Fix the problem, not the blame
How can we feed our world healthily, responsibly, ethically and economically? That question could start many a heated debate. It’s going to take some creative problem solving and a willingness to take a hard and realistic look at alternatives and the real (including environmental and social) costs of many production systems to create tomorrow’s agriculture. Russ Parsons of the LA Times voiced many of my thoughts. I’m going to quote liberally.
On the one side, the hard-line aggies seem convinced that a bunch of know-nothing urbanites want to send them back to Stone Age farming techniques. On the other side, there’s a tendency by agricultural reformers to lump together all farms (or at least those that aren’t purely organic, hemp-clad mom-and-pop operations) as thoughtless ravagers of the environment
I operate on both sides of this debate because we raise and sell registered breeding stock and sell pasture-raised beef and veal at local farmer’s markets. I hear more than my share of biases and accusations. Here’s some things I think we all need to remember:
Agriculture is a business. Farming without a financial motive is gardening. …Not only do farmers have expenses to meet just like any other business, but they also need to be rewarded when they do good work.

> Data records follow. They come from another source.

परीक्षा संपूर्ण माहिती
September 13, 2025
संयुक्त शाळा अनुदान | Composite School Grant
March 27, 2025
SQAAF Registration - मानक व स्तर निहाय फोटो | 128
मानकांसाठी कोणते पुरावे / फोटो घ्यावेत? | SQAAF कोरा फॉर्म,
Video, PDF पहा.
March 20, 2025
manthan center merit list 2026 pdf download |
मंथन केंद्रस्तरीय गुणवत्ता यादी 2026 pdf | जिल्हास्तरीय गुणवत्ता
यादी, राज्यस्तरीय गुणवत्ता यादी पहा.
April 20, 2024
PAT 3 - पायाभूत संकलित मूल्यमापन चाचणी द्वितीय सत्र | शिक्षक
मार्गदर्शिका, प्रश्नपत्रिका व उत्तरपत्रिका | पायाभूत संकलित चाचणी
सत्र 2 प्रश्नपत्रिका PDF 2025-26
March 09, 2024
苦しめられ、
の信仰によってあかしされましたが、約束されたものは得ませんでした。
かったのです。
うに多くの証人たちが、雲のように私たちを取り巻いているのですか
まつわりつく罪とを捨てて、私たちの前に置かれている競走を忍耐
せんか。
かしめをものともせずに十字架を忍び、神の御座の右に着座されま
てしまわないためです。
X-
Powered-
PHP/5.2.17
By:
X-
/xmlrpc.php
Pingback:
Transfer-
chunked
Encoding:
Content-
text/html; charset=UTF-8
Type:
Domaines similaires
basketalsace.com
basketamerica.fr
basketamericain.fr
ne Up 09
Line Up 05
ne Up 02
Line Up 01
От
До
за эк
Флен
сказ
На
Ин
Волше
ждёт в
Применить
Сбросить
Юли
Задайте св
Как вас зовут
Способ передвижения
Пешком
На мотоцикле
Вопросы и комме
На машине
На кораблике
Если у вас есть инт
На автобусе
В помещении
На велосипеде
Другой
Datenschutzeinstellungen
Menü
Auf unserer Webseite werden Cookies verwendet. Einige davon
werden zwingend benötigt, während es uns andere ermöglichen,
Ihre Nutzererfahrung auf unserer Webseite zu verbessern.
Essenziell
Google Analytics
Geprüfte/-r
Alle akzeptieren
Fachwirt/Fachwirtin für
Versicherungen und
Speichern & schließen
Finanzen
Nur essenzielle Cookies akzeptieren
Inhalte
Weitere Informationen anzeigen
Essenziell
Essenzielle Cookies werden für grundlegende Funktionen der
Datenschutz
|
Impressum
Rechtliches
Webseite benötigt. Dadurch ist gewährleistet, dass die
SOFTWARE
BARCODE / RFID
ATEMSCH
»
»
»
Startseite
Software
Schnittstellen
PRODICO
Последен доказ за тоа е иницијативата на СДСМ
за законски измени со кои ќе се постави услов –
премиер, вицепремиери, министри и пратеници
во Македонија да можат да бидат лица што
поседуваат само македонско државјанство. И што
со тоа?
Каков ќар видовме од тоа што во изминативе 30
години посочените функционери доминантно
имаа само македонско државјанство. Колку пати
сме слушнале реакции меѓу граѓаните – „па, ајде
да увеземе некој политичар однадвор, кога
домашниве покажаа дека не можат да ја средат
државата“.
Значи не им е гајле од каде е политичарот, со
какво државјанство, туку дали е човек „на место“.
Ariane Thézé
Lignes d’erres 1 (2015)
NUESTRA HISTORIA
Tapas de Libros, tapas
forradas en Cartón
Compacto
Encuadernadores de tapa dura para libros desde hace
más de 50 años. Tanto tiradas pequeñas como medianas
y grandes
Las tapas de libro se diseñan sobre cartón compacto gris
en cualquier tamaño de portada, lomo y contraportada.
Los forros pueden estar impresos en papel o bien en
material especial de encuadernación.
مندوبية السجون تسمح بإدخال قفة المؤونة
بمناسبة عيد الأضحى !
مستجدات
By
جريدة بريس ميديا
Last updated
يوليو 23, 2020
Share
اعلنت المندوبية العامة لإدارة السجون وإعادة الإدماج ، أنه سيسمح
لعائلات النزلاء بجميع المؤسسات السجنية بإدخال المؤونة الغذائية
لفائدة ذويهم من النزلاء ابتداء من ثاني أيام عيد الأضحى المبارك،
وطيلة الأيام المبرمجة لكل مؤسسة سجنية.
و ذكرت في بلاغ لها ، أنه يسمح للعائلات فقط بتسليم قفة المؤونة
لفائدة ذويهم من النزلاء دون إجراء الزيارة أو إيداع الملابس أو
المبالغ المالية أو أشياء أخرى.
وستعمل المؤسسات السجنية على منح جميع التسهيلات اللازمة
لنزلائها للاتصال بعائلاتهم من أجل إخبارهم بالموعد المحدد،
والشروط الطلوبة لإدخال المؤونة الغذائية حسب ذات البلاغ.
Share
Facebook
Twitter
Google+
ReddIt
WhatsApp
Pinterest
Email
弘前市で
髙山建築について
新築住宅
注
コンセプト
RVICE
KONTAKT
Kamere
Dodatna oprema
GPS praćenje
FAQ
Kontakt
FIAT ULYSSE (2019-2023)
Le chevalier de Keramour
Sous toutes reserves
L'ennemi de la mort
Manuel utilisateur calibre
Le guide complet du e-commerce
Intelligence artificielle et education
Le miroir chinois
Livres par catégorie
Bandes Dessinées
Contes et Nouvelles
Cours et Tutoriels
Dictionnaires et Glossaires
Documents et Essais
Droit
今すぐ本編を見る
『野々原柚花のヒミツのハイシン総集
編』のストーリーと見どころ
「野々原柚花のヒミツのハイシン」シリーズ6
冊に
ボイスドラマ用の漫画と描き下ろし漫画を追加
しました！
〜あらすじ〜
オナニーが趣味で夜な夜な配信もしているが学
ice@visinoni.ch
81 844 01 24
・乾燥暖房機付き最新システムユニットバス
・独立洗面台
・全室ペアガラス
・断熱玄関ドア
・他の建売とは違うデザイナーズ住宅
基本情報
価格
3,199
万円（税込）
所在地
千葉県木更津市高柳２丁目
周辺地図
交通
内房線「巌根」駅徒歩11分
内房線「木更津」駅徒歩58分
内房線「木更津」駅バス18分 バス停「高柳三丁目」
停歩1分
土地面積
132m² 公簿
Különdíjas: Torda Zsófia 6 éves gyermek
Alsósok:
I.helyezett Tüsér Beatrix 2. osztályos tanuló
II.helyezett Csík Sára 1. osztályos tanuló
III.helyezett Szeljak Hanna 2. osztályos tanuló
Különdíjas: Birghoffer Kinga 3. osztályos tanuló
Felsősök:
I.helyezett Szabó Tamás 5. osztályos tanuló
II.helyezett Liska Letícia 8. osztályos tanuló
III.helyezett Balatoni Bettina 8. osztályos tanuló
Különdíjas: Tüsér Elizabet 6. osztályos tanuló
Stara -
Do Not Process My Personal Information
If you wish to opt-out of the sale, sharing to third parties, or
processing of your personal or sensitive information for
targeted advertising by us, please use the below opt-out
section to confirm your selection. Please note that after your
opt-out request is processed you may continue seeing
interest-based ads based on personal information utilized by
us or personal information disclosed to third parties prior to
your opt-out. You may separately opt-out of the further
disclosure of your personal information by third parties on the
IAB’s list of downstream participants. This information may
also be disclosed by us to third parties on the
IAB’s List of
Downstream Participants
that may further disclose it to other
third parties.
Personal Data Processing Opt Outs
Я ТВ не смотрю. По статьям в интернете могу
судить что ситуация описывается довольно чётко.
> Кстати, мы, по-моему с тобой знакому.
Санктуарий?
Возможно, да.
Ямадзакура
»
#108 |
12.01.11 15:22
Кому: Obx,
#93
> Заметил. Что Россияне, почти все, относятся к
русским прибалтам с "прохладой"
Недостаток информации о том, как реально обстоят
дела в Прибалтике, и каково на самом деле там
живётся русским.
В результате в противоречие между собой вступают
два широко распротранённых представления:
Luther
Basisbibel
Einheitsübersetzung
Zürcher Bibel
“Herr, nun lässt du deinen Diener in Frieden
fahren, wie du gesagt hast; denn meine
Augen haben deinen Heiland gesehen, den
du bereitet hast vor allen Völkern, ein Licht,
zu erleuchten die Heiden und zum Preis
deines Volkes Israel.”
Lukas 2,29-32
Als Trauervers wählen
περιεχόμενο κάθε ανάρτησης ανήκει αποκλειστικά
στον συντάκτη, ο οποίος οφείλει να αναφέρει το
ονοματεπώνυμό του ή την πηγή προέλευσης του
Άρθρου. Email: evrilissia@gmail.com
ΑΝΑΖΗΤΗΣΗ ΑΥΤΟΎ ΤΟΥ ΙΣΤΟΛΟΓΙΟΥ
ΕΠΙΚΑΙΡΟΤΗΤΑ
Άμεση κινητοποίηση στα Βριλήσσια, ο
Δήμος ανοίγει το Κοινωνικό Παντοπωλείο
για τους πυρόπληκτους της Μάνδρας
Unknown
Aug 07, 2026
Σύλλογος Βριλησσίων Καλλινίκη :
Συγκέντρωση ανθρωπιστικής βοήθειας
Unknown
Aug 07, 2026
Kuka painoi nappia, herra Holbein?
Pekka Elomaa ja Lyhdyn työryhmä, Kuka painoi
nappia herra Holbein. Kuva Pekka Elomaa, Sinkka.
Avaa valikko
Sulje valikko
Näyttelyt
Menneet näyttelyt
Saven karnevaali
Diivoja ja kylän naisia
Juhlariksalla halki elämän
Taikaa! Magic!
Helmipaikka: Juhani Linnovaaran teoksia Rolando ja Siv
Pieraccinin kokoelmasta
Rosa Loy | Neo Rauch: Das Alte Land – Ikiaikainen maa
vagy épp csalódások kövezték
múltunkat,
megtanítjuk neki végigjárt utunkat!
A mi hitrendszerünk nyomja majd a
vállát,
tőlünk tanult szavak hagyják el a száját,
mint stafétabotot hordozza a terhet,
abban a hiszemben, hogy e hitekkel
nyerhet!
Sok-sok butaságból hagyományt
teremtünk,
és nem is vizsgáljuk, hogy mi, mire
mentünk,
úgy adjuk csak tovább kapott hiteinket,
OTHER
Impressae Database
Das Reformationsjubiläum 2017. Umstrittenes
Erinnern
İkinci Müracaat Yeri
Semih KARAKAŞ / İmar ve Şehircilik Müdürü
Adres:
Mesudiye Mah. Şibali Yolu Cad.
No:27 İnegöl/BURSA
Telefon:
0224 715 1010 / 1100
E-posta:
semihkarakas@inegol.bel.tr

…we also have to keep in mind that our first obligation is to make sure that healthful, fresh food remains plentiful and inexpensive enough that anyone can afford it.
The world is changing, and those who can adapt are the ones who will be successful.
What’s political is also personal. If you believe in something, you should be willing to make sacrifices to support it, even if it’s expensive or inconvenient. Wailing about farmers who use pesticides and then balking at paying extra for organic produce is hypocritical because the yields in organic farming are almost always lower.
Don’t assume that those who disagree with you are evil, stupid or greedy.
It is good to hear a voice for tolerance and moderation. Consumers have legitimate desires and concerns, even when they don’t have all the facts. Individual producers, as a whole, are producing our food in the best way they know and really do care about their animals and the environment. Let’s fix the problem, not the blame.